The never-ending New Orleans gig
27th January 2008
Busy. That explains the lack of posts. But this was always first and foremost a personal archive of things to remember.
Here’s another thing to remember. Matt Perrine of Bonerama:
Sometimes when I play New Orleans music in New Orleans, and the spirit in the room has taken our individual flames and created a spiritual bonfire, the room we are all in becomes not one room, but many where that New Orleans spiritual bonfire has been lit, through time and circumstance. As if, with a blink, 2008 could become 1935, or any other time. When I play a second line, it feels as if every New Orleans brass band, from all time, is part of the same parade, and my steps are only the latest lap. Or when playing a show in this club, I am playing another set in a never-ending gig, throughout time and space, linking me to all New Orleans players who played before me. I have lived in New Orleans for 17 years, and I feel more kinship to it’s ancestors than I do to my own blood. I have found my family here.

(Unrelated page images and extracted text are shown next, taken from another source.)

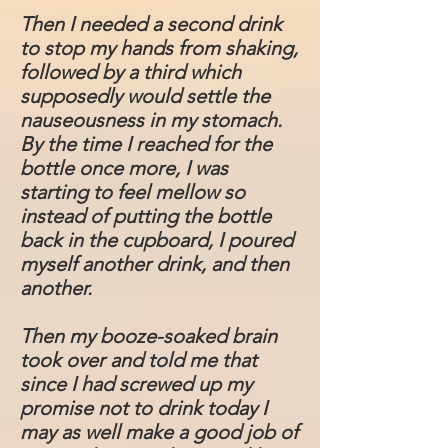
Then I needed a second drink
to stop my hands from shaking,
followed by a third which
supposedly would settle the
nauseousness in my stomach.
By the time I reached for the
bottle once more, I was
starting to feel mellow so
instead of putting the bottle
back in the cupboard, I poured
myself another drink, and then
another.
Then my booze-soaked brain
took over and told me that
since I had screwed up my
promise not to drink today I
may as well make a good job of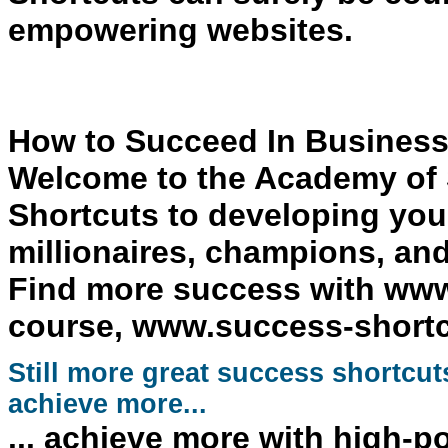
empowering websites.
How to Succeed In Business
Welcome to the
Academy of 
Shortcuts
to
developing your
millionaires, champions, and 
Find more success with www
course, www.success-shortcuts
Still more great
success
shortcut
achieve more...
... achieve more with high-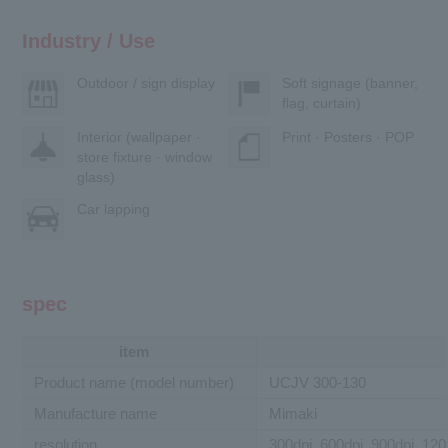
Industry / Use
Outdoor / sign display
Soft signage (banner,
flag, curtain)
Interior (wallpaper ·
Print · Posters · POP
store fixture · window
glass)
Car lapping
spec
item
Product name (model number)
UCJV 300-130
Manufacture name
Mimaki
resolution
300dpi, 600dpi, 900dpi, 120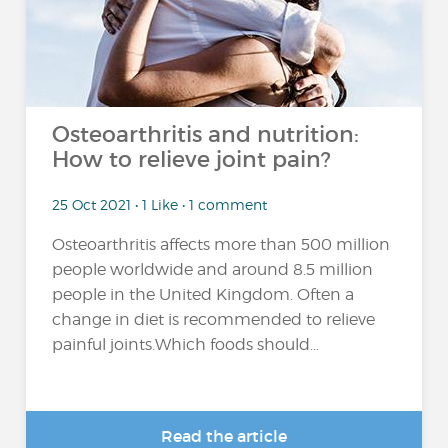
Osteoarthritis and nutrition:
How to relieve joint pain?
25 Oct 2021 • 1 Like • 1 comment
Osteoarthritis affects more than 500 million
people worldwide and around 8.5 million
people in the United Kingdom. Often a
change in diet is recommended to relieve
painful joints.Which foods should...
Read the article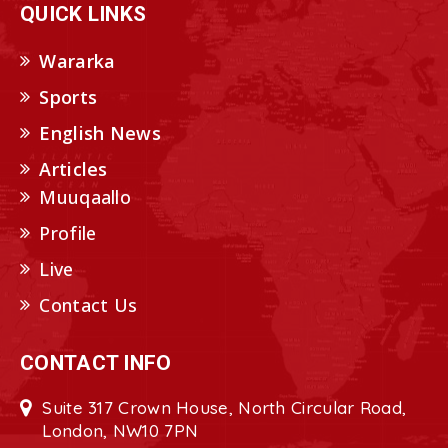
QUICK LINKS
Wararka
Sports
English News
Articles
Muuqaallo
Profile
Live
Contact Us
CONTACT INFO
Suite 317 Crown House, North Circular Road,
London, NW10 7PN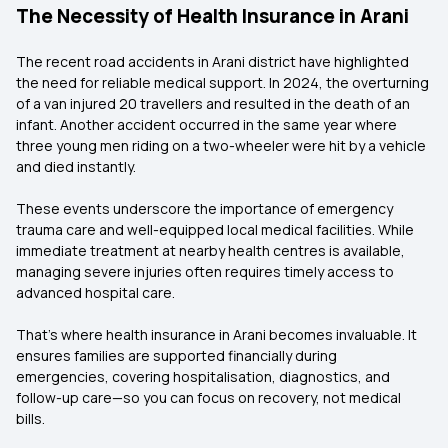
The Necessity of Health Insurance in Arani
The recent road accidents in Arani district have highlighted
the need for reliable medical support. In 2024, the overturning
of a van injured 20 travellers and resulted in the death of an
infant. Another accident occurred in the same year where
three young men riding on a two-wheeler were hit by a vehicle
and died instantly.
These events underscore the importance of emergency
trauma care and well-equipped local medical facilities. While
immediate treatment at nearby health centres is available,
managing severe injuries often requires timely access to
advanced hospital care.
That’s where health insurance in Arani becomes invaluable. It
ensures families are supported financially during
emergencies, covering hospitalisation, diagnostics, and
follow-up care—so you can focus on recovery, not medical
bills.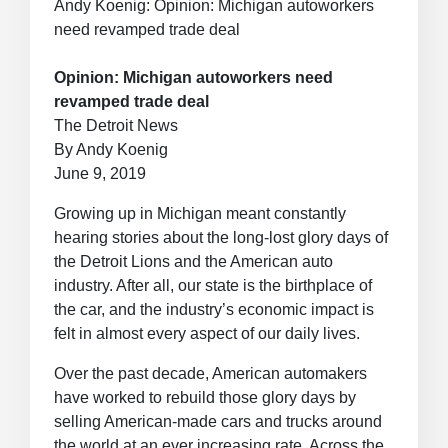
Andy Koenig: Opinion: Michigan autoworkers
need revamped trade deal
Opinion: Michigan autoworkers need
revamped trade deal
The Detroit News
By Andy Koenig
June 9, 2019
Growing up in Michigan meant constantly
hearing stories about the long-lost glory days of
the Detroit Lions and the American auto
industry. After all, our state is the birthplace of
the car, and the industry’s economic impact is
felt in almost every aspect of our daily lives.
Over the past decade, American automakers
have worked to rebuild those glory days by
selling American-made cars and trucks around
the world at an ever increasing rate. Across the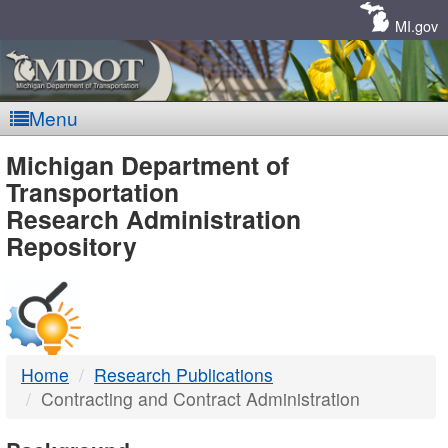
Skip
Navigation
MI.gov
Menu
MDOT
Michigan Department of
Transportation
-
Research Administration
Repository
DTMB
Home
Research Publications
Contracting and Contract Administration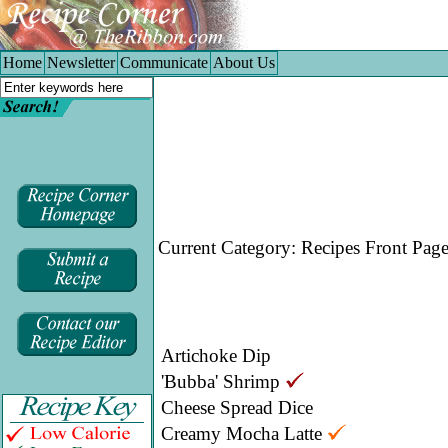
Home
|
Newsletter
|
Communicate
|
About Us
Home
Newsletter
Communicate
About Us
Current Category:
Recipes Front Pag
Artichoke Dip
'Bubba' Shrimp
Cheese Spread Dice
Creamy Mocha Latte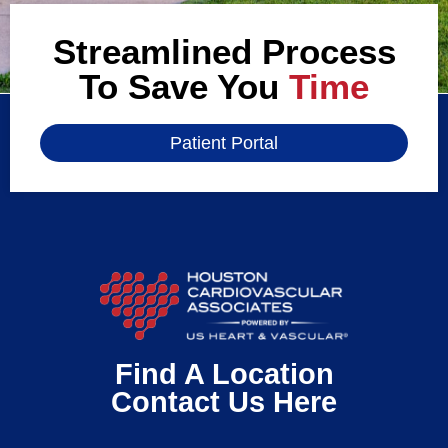
Streamlined Process
To Save You
Time
Patient Portal
Find A Location
Contact Us Here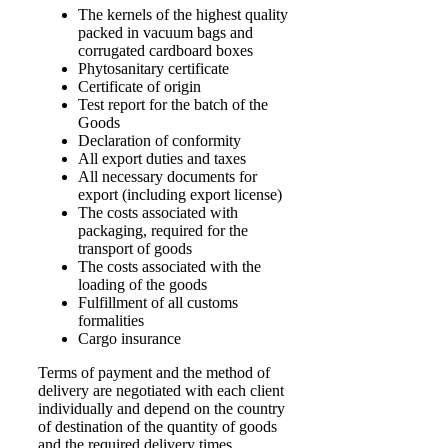
The kernels of the highest quality
packed in vacuum bags and
corrugated cardboard boxes
Phytosanitary certificate
Certificate of origin
Test report for the batch of the
Goods
Declaration of conformity
All export duties and taxes
All necessary documents for
export (including export license)
The costs associated with
packaging, required for the
transport of goods
The costs associated with the
loading of the goods
Fulfillment of all customs
formalities
Cargo insurance
Terms of payment and the method of
delivery are negotiated with each client
individually and depend on the country
of destination of the quantity of goods
and the required delivery times.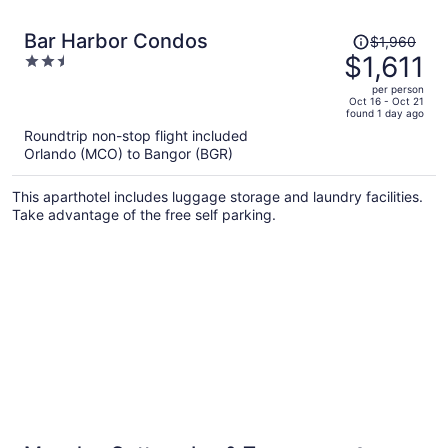
Price
Bar Harbor Condos
$1,960
was
$1,611
2.5
$1,960,
out
per person
price
of
Oct 16 - Oct 21
found 1 day ago
is
5
Roundtrip non-stop flight included
now
Orlando (MCO) to Bangor (BGR)
$1,611
per
This aparthotel includes luggage storage and laundry facilities.
person
Take advantage of the free self parking.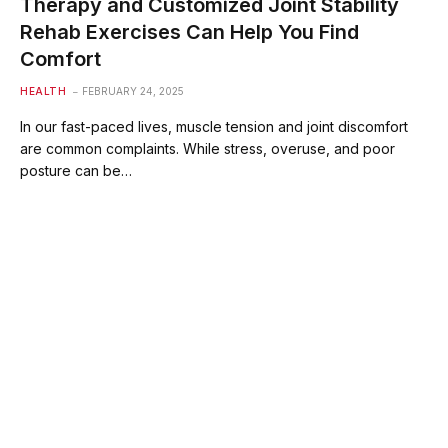
Therapy and Customized Joint Stability
Rehab Exercises Can Help You Find
Comfort
HEALTH
FEBRUARY 24, 2025
In our fast-paced lives, muscle tension and joint discomfort
are common complaints. While stress, overuse, and poor
posture can be…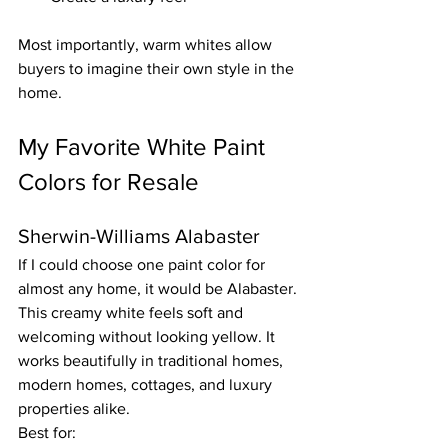
Most importantly, warm whites allow 
buyers to imagine their own style in the 
home.
My Favorite White Paint 
Colors for Resale
Sherwin-Williams Alabaster
If I could choose one paint color for 
almost any home, it would be Alabaster.
This creamy white feels soft and 
welcoming without looking yellow. It 
works beautifully in traditional homes, 
modern homes, cottages, and luxury 
properties alike.
Best for: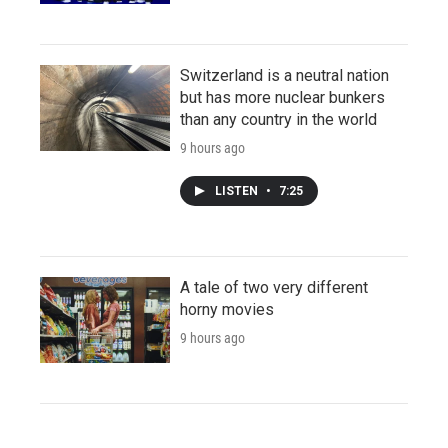
Switzerland is a neutral nation
but has more nuclear bunkers
than any country in the world
9 hours ago
LISTEN
•
7:25
A tale of two very different
horny movies
9 hours ago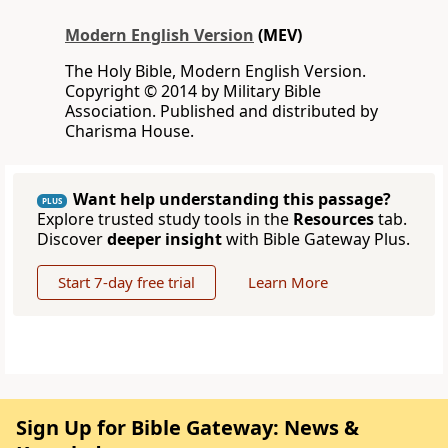
Modern English Version
(MEV)
The Holy Bible, Modern English Version.
Copyright © 2014 by Military Bible
Association. Published and distributed by
Charisma House.
Want help understanding this passage?
PLUS
Explore trusted study tools in the
Resources
tab.
Discover
deeper insight
with Bible Gateway Plus.
Start 7-day free trial
Learn More
Sign Up for Bible Gateway: News &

History. Place. Belonging. It oozes out of the cracks in the red Louisiana mud bricks outlining the foundation of a massive antebellum building on Esplanade Avenue which burned down during or after Katrina. It oozes out of the plaza in Armstrong Park, where African descendants met to sing and dance, creating a crucible of one of the most American of institutions: Jazz. It oozes out of the Spanish and French balconies of the French Quarter, where I witnessed an event which happens in only one city on the planet: a celebration of the coming Lenten season with a dog parade, Barkus!